*** Entries provided ***

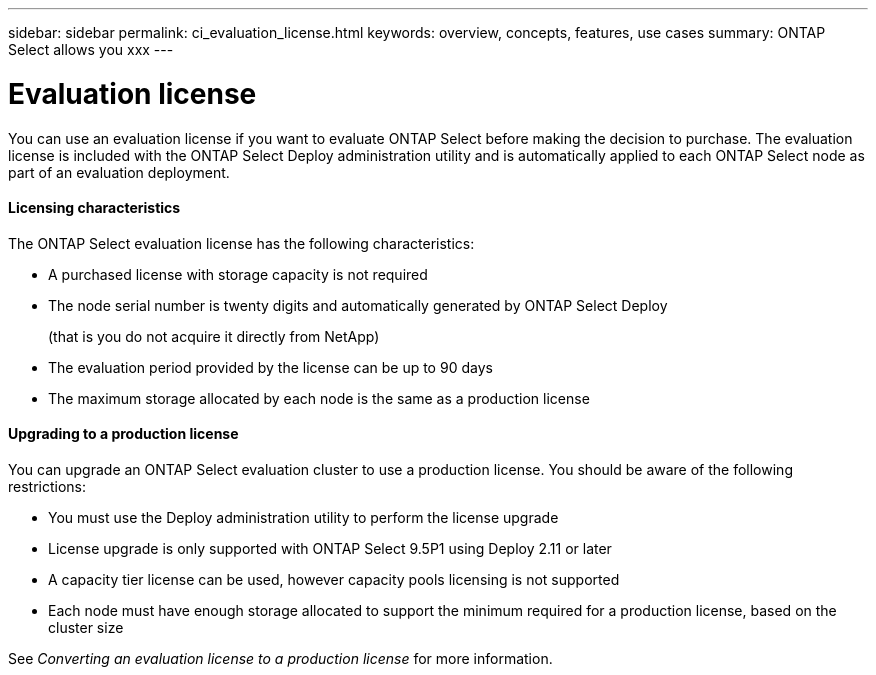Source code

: ---
sidebar: sidebar
permalink: ci_evaluation_license.html
keywords: overview, concepts, features, use cases
summary: ONTAP Select allows you xxx
---

= Evaluation license
:hardbreaks:
:nofooter:
:icons: font
:linkattrs:
:imagesdir: ./media/

[.lead]
You can use an evaluation license if you want to evaluate ONTAP Select before making the decision to purchase. The evaluation license is included with the ONTAP Select Deploy administration utility and is automatically applied to each ONTAP Select node as part of an evaluation deployment.

==== Licensing characteristics

The ONTAP Select evaluation license has the following characteristics:

* A purchased license with storage capacity is not required
* The node serial number is twenty digits and automatically generated by ONTAP Select Deploy
+
(that is you do not acquire it directly from NetApp)
* The evaluation period provided by the license can be up to 90 days
* The maximum storage allocated by each node is the same as a production license

==== Upgrading to a production license
You can upgrade an ONTAP Select evaluation cluster to use a production license. You should be aware of the following restrictions:

* You must use the Deploy administration utility to perform the license upgrade
* License upgrade is only supported with ONTAP Select 9.5P1 using Deploy 2.11 or later
* A capacity tier license can be used, however capacity pools licensing is not supported
* Each node must have enough storage allocated to support the minimum required for a production license, based on the cluster size

See _Converting an evaluation license to a production license_ for more information.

*** End of Entries provided ***

Only the number is wanted: how many lines of the material contain the word "must"?

Your solution ▸ 2